Ms SPRINGLE (South Eastern Metropolitan) — My question is to the Minister for Training and Skills, and it is about the cap on registered training organisations (RTOs) that I understand is being considered. As the minister knows, registered training organisations can be either for profit or not for profit. Many not-for-profit RTOs offer vocational training for refugees and asylum seekers and other disadvantaged Victorian communities. Vocational training offers pathways for members of disadvantaged groups into meaningful employment, which has immeasurable flow-on effects for their families and whole communities. There is a concern within the sector that the government plans to impose a cap of 1000 funded places on each RTO. If that cap extends to the not-for-profit RTO sector, that will have a significant and detrimental impact on disadvantaged groups in particular. Can the minister confirm that any cap on RTO places will not be extended to the not-for-profit sector?

Mr HERBERT (Minister for Training and Skills) — There are a number of ways to answer this one.

Mr Finn interjected.

Mr HERBERT — Being absolutely frank, something you would — —

Mr Finn interjected.

Mr HERBERT — I always do. The Mackenzie review made a whole heap of recommendations about the funding system, and we are committed to reform the funding system to bring it in line with industry and community needs and to ensure that quality is the key word across our training system, quality that leads to opportunity for people and productivity for industry. We have that report, and we will make a response as soon as possible. There is a Council of Australian Governments process there, but we will release that report with the government response.

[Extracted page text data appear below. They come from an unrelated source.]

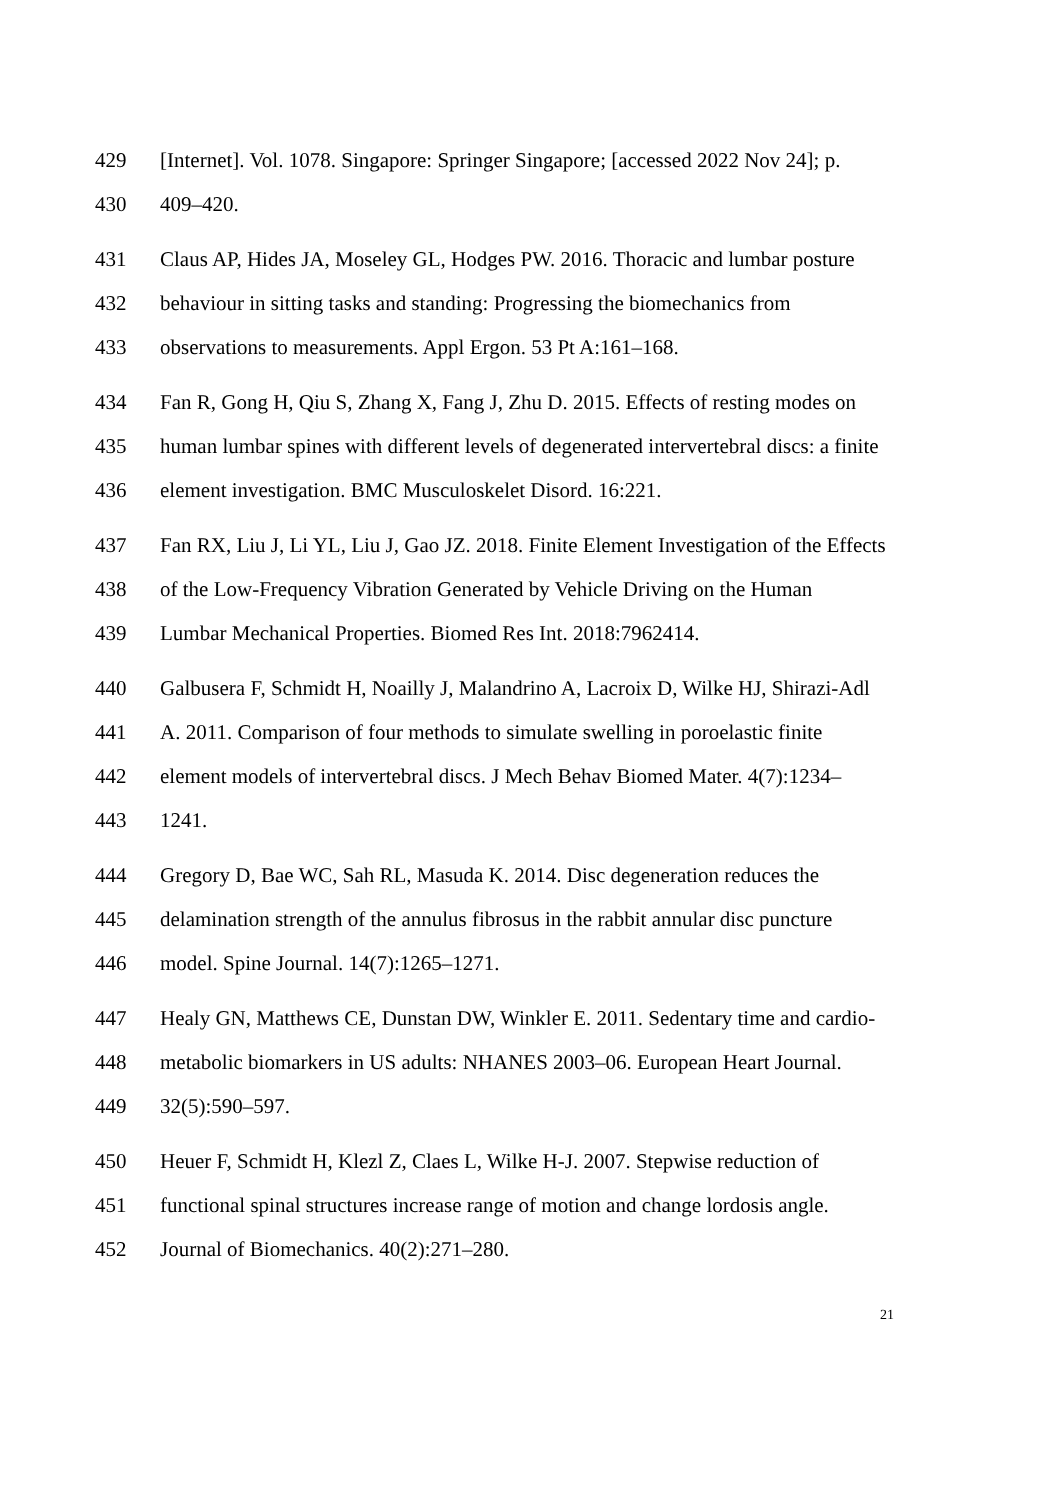429 [Internet]. Vol. 1078. Singapore: Springer Singapore; [accessed 2022 Nov 24]; p.
430 409–420.
431 Claus AP, Hides JA, Moseley GL, Hodges PW. 2016. Thoracic and lumbar posture
432 behaviour in sitting tasks and standing: Progressing the biomechanics from
433 observations to measurements. Appl Ergon. 53 Pt A:161–168.
434 Fan R, Gong H, Qiu S, Zhang X, Fang J, Zhu D. 2015. Effects of resting modes on
435 human lumbar spines with different levels of degenerated intervertebral discs: a finite
436 element investigation. BMC Musculoskelet Disord. 16:221.
437 Fan RX, Liu J, Li YL, Liu J, Gao JZ. 2018. Finite Element Investigation of the Effects
438 of the Low-Frequency Vibration Generated by Vehicle Driving on the Human
439 Lumbar Mechanical Properties. Biomed Res Int. 2018:7962414.
440 Galbusera F, Schmidt H, Noailly J, Malandrino A, Lacroix D, Wilke HJ, Shirazi-Adl
441 A. 2011. Comparison of four methods to simulate swelling in poroelastic finite
442 element models of intervertebral discs. J Mech Behav Biomed Mater. 4(7):1234–
443 1241.
444 Gregory D, Bae WC, Sah RL, Masuda K. 2014. Disc degeneration reduces the
445 delamination strength of the annulus fibrosus in the rabbit annular disc puncture
446 model. Spine Journal. 14(7):1265–1271.
447 Healy GN, Matthews CE, Dunstan DW, Winkler E. 2011. Sedentary time and cardio-
448 metabolic biomarkers in US adults: NHANES 2003–06. European Heart Journal.
449 32(5):590–597.
450 Heuer F, Schmidt H, Klezl Z, Claes L, Wilke H-J. 2007. Stepwise reduction of
451 functional spinal structures increase range of motion and change lordosis angle.
452 Journal of Biomechanics. 40(2):271–280.
21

With regard to the 2016 RTO contracts and entry to market, we had a situation in Victoria where there was a huge discrepancy between the needs of employers, the job outcomes and the amount of training that was done. For instance, I think it was office management where we funded something like 26 000 places and there is about 1000 jobs annually in that particular area that come onboard. We had a whole quality review, and it made a whole range of recommendations, so as part of next year's training contracts we have put in place a range of measures.

Firstly, we have a greater scrutiny of those who get the contracts. We are having a look at the 31 000 responses we had from the student satisfaction surveys. We are having a look at their outcomes and how they performed. We are banning people who were in management of a company that lost funding because of poor performance. We are asking companies to state the area where they want to do the training and the scope of their training. If there is a suite of companies, only one company can get that scope, and that is to stop dodgy companies from Victoria that get defunded shifting their activity to another one. We are also, however, amongst a whole range of things, putting an initial limit of 1000 student placements per company.

That is an initial limit to try to get our training system more in line with economic outcomes. If that is hit, that training provider simply needs to come back to us and say, 'We've hit that. Here are the areas where we are employing people, and here is the need', and they will get more. So it is not a cap; it is an initial allocation, an initial limit.

In relation to private training providers and not-for-profits, many of them will take lower numbers. They might choose to do a 200 limit, in which case they have much less compliance — much less oversight, I guess you would say — and that is what many of the not-for-profits and learn locals will do. The aim is not to limit the number of places — absolutely not. It is to try to get our system more in line with quality outcomes that meet job needs. One thousand, initially, is a fair amount. If there is more, there is more. I would not have thought the not-for-profit sector would have any worries whatsoever.